The attorney representing a group of Uber drivers in the class-action suit, Shannon Liss-Riordan, says Uber’s technology may be new, but “what we’re seeing is really just a new spin on this old theme — trying to save labor costs by avoiding having employees.” Liss-Riordan says that employee status affords rights — like the right to unemployment benefits, medical leave, or worker’s compensation.
Uber spokesman Taylor Bennett addressed the lawsuit with a statement: “Uber will vigorously defend the rights of riders to enjoy competition and choice, and for drivers to build their own small business.”
A Boston start-up called Alfred Club is taking a different approach. The company markets a $99-per-month service that has an errand-runner stop by your home twice a week, to drop off dry cleaning or groceries or do light cleaning. Cofounder Marcela Sapone says that once the errand-runners — called “Alfreds” — are working 20 hours or more a week, they can opt to become employees, receiving health insurance and other benefits.
Major reforms are coming to on-demand workforces, Sapone predicts. “One company can either take the lead and pioneer that before they’re forced to,” she says, “or you’re going to see workers unionizing or suing. We think change is definitely imminent.”
If all these start-ups had to hire employees in every city they operate in, their costs would jump — perhaps to the point where they’re not economically viable.
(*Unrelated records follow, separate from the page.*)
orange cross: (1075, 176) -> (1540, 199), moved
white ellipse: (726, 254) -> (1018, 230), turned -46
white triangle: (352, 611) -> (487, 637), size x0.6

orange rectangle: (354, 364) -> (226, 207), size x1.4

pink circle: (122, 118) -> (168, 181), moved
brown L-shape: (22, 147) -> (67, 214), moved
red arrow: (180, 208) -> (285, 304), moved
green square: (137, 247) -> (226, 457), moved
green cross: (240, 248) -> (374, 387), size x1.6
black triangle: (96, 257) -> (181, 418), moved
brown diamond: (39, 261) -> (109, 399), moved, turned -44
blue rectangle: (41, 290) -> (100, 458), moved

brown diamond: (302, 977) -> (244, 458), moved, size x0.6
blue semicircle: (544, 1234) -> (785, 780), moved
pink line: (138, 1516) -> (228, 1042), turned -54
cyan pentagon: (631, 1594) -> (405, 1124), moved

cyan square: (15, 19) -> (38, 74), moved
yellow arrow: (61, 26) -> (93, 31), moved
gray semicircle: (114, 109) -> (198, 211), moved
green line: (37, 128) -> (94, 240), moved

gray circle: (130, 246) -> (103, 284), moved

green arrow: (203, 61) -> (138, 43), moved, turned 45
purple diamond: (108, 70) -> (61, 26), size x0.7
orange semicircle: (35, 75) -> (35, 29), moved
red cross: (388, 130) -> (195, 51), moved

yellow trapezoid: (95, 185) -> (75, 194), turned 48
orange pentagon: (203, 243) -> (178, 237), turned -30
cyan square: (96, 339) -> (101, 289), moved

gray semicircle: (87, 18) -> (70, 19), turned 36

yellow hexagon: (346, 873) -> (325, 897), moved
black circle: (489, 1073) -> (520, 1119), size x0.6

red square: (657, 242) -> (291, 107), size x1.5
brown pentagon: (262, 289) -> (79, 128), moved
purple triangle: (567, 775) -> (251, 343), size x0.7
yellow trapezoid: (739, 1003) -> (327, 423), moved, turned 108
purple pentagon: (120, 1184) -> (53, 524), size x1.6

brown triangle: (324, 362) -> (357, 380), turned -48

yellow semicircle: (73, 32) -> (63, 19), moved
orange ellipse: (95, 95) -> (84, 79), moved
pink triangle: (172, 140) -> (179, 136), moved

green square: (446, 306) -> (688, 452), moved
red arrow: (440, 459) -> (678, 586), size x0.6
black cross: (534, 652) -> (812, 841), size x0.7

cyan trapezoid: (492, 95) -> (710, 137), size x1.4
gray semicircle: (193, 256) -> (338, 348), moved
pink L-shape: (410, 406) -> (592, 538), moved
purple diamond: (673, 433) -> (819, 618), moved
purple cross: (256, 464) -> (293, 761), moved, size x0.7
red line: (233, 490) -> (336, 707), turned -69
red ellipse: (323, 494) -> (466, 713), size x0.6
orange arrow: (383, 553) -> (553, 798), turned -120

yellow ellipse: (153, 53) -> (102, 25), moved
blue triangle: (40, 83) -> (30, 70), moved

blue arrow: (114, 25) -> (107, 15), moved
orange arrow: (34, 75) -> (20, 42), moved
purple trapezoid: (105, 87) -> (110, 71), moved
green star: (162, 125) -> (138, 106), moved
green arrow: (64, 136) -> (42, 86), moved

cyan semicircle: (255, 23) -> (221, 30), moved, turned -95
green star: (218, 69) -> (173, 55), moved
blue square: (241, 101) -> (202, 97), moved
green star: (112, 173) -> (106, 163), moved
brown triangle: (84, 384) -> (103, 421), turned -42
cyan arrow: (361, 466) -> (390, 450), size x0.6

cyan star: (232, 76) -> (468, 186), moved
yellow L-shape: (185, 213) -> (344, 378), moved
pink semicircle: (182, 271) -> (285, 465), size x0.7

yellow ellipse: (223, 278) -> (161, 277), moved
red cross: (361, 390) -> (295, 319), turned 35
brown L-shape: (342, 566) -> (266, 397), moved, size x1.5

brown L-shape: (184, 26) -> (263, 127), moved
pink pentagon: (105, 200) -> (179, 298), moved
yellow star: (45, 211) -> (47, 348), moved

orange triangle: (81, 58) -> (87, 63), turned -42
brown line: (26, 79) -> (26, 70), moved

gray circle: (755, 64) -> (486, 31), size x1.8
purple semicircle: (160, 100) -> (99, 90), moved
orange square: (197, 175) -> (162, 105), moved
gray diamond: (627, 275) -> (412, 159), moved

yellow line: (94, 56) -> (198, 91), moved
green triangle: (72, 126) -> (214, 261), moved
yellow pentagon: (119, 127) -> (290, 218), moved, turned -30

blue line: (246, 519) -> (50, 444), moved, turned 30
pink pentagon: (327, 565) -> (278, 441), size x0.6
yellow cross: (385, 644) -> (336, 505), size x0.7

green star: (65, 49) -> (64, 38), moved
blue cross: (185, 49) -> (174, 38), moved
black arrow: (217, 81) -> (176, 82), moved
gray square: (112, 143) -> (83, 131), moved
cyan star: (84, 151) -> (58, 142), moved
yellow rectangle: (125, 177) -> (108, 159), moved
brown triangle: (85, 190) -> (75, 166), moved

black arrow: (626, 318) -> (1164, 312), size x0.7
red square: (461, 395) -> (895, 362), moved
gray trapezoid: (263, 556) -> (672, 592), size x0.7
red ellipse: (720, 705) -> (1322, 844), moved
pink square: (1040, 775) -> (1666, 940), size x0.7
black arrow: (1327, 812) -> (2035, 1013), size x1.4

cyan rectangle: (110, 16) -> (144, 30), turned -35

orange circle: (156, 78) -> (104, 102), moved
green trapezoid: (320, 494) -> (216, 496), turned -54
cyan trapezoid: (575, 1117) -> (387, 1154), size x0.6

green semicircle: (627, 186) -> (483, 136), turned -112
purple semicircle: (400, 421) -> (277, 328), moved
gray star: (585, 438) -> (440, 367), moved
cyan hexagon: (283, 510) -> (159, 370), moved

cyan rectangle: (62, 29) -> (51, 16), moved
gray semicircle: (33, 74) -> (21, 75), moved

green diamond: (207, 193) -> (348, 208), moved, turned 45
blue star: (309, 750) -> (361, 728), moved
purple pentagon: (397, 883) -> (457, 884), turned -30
And yet if the innovation economy produces companies that have hundreds of thousands of “non-employees” who love the lifestyle, but don’t have unemployment insurance or retirement plans, we’re going to have problems as a state and society.
We may need new ways to categorize someone who is not a full-time employee, but also not truly an independent contractor. “Simply falling back” on existing laws “that could never have anticipated some of the innovation we are seeing today” isn’t wise, says John Pepper, a Boston entrepreneur who cofounded Boloco, the burrito chain. He has dabbled as an Uber driver this year, and blogged about the experience.
I asked Pepper whether we might see a world where most of the new jobs created are not jobs in the traditional sense. “I”m a big fan of evolution on this stuff,” he said, “but there is such a thing as going too far.”
The conversation about where we’re going needs to start now, and not just in the courtroom.